SUPPLIED RECORDS -
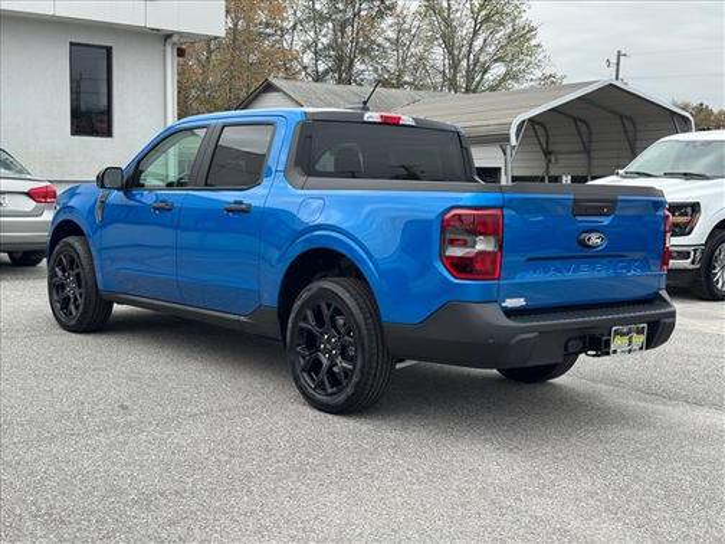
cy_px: 272
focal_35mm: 48
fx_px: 1005
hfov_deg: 39.7
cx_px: 362
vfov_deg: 30.3
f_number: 1.78
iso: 64
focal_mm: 6.76
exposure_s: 1/2110
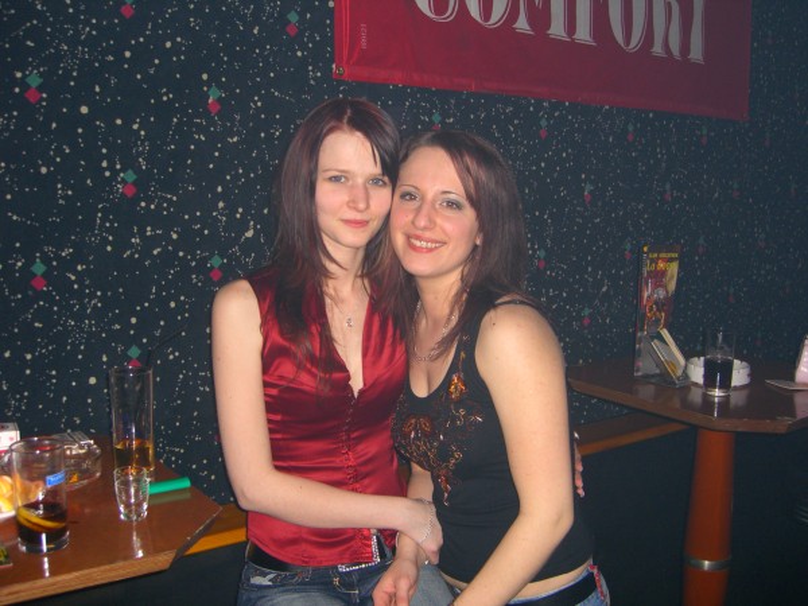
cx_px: 404
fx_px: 887
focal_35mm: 38
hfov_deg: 49.0
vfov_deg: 37.7
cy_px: 303
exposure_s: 1/60
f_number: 2.8
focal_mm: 7.9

TASK OBJECTIVE -
Type the entries again verbatim. Any pictures should be skipped.

YOUR RESPONSE -
cy_px: 272
focal_35mm: 48
fx_px: 1005
hfov_deg: 39.7
cx_px: 362
vfov_deg: 30.3
f_number: 1.78
iso: 64
focal_mm: 6.76
exposure_s: 1/2110
cx_px: 404
fx_px: 887
focal_35mm: 38
hfov_deg: 49.0
vfov_deg: 37.7
cy_px: 303
exposure_s: 1/60
f_number: 2.8
focal_mm: 7.9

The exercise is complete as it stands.